All fingers and toes accounted for?
This weekend, as we inexplicably picked up the second installment of Anna Godbersen's The Luxe Books (the first of which, you'll recall, A Reader's Respite skewered in a spiteful review), this one entitled Rumors, we found ourselves wondering a couple of things:
- why did we purchase a book that is a sequel to a book we so disliked?
- why, precisely, did we dislike the book so very much?
The answer to #1 involves a treacherous journey into the depth's of A Reader's Respite's twisted psyche, so we'll graciously spare you that particular torment. Suffice it to say that it involves forking over cold, hard cash to alleviate our oddly-placed guilt over our scathing review of The Luxe.
In other words: we hated your book, but here is some money to take the sting out of it.
Perfectly rational, wouldn't you say?
The answer to #2 is far more complex and deserves further attention. What is it about certain best-selling books that draws our ire? And if said books are so disliked, why are we all propelling them onto the best-seller lists?
Let's use one of my favorite examples: Dan Brown's The DaVinci Code.
Since original publication in 2003, The DaVinci Code has sold around 40 million copies worldwide. That's right: 40 million copies. And yet, it is a challenge to find a positive review of this novel. This is the book that everyone loves to hate.

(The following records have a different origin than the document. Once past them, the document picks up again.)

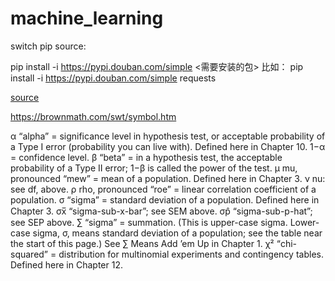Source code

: # machine_learning

switch pip source:

pip install -i https://pypi.douban.com/simple <需要安装的包>
比如：
pip install -i https://pypi.douban.com/simple requests

[source](https://www.w3schools.com/python/python_ml_standard_deviation.asp)

https://brownmath.com/swt/symbol.htm

α “alpha” = significance level in hypothesis test, or acceptable probability of a Type I error (probability you can live with). Defined here in Chapter 10. 1−α = confidence level.
β “beta” = in a hypothesis test, the acceptable probability of a Type II error; 1−β is called the power of the test.
μ mu, pronounced “mew” = mean of a population. Defined here in Chapter 3.
ν nu: see df, above.
ρ rho, pronounced “roe” = linear correlation coefficient of a population.
σ “sigma” = standard deviation of a population. Defined here in Chapter 3.
σx̅ “sigma-sub-x-bar”; see SEM above.
σp̂ “sigma-sub-p-hat”; see SEP above.
∑ “sigma” = summation. (This is upper-case sigma. Lower-case sigma, σ, means standard deviation of a population; see the table near the start of this page.) See ∑ Means Add ’em Up in Chapter 1.
χ² “chi-squared” = distribution for multinomial experiments and contingency tables. Defined here in Chapter 12.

Why? The most commonly reason cited is historical inaccuracies. These same reviewers who later lauded Philippa Gregory's The Other Boleyn Girl are downright spiteful towards Brown's free and easy interpretation of history. Dost we detect hypocrisy? Wethinks we do.
A quick perusal of lit blogs uncovers an almost universal dislike of The DaVinci Code. Anyone who's anyone claims to have disliked the book. And yet, we keep coming back to sales: 40 million copies sold. If it's such an awful book, exactly who keeps buying it? A handful of fans who have purchased ten million copies each?

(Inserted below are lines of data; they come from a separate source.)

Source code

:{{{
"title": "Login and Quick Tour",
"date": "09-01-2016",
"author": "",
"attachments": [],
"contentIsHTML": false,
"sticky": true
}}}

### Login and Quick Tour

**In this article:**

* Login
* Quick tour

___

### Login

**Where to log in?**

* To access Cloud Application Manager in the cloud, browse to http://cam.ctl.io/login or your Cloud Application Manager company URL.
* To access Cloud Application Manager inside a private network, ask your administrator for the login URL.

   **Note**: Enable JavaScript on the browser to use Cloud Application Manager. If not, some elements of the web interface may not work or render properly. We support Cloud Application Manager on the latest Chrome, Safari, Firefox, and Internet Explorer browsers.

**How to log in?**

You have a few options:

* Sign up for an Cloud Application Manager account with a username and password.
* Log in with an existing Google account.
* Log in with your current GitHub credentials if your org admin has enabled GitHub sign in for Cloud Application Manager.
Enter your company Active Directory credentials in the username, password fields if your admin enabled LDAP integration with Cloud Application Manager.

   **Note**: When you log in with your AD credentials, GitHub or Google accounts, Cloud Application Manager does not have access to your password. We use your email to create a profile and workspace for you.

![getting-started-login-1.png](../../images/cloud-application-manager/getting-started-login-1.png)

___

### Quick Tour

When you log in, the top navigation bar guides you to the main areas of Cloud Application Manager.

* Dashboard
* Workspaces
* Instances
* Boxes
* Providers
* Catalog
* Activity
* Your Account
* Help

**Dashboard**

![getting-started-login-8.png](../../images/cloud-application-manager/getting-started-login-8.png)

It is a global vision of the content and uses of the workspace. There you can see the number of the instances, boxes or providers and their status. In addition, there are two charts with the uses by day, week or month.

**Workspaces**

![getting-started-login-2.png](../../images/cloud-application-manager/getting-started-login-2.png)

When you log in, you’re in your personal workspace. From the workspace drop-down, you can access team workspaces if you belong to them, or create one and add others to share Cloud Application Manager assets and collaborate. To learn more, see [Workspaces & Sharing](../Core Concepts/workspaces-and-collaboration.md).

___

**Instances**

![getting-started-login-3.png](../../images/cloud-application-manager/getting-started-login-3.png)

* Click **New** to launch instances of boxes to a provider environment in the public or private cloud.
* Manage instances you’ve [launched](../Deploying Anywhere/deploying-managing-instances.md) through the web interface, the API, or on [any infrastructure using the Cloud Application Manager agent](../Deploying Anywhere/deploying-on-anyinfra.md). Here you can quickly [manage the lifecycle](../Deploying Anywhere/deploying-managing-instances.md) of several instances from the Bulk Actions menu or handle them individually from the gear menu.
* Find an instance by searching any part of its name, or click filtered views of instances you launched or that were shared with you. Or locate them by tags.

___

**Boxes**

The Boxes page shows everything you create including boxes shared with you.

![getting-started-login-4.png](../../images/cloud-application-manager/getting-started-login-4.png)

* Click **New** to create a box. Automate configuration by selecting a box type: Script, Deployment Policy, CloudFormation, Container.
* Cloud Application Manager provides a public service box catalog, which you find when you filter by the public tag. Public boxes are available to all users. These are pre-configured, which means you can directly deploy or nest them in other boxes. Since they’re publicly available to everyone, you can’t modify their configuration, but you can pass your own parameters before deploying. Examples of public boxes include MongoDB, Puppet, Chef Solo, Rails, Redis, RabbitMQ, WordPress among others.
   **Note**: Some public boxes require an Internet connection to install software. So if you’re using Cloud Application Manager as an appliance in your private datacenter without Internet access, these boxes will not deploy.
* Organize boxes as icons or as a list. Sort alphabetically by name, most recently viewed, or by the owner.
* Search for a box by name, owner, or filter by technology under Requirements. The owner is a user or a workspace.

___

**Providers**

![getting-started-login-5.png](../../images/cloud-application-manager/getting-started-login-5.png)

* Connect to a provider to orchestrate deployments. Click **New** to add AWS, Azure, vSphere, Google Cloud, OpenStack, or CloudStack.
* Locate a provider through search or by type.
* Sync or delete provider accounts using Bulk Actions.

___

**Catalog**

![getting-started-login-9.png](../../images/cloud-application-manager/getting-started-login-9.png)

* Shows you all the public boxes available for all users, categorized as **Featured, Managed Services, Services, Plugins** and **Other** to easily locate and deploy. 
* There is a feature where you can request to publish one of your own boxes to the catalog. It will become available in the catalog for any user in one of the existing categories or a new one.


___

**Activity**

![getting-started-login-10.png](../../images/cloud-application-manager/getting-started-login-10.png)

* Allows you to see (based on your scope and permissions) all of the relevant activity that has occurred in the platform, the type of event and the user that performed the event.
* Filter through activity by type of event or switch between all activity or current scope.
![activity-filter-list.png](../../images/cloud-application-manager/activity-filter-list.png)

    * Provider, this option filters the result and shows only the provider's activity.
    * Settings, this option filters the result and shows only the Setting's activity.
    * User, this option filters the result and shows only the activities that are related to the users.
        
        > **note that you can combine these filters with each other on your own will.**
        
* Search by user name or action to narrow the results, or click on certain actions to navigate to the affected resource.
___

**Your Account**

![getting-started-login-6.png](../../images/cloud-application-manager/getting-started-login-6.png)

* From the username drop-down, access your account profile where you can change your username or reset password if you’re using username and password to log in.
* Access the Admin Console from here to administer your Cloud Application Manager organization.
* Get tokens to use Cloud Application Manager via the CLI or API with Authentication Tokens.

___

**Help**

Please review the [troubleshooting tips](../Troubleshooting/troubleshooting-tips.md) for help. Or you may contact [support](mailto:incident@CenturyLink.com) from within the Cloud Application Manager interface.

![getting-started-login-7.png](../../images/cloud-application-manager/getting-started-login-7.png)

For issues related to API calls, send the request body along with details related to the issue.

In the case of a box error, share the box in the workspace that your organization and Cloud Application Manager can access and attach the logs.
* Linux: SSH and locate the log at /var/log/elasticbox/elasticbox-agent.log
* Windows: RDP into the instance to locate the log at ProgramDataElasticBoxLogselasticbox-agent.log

Similarly, as A Reader's Respite consciously restrained ourselves from hurling Anna Godbersen's Rumors at the nearest wall, we couldn't help but see the similarity between ourselves and the DaVinci-haters. After all, our stated reason for our dislike (and we're sticking to it) is, indeed, historical inaccuracies. Aside from that, we found the technical portion of the books quite acceptably executed. Dialogue flows (however inaccurate in 1899 vernacular), the plot moves along quickly (ie, from one illicit teenage rendezvous to the next), and the characters are sharply developed (developed into snotty whores, that is).
The best we can figure is that evidently historical inadequacies as they pertain to Christian history serve as entertainment to A Reader's Respite, while historical inaccuracies that pertain to a young woman's moral code greatly disturb us. Hypocrisy? Definitely.
Is A Reader's Respite a book snob? Perhaps not, we've decided, after perusing a few blogs. Comparitively speaking, that is. At least we've never written a review entitled The DaVinci Code is a Stepped-On Bag of Pork Rinds.
But we can always aspire to, can't we?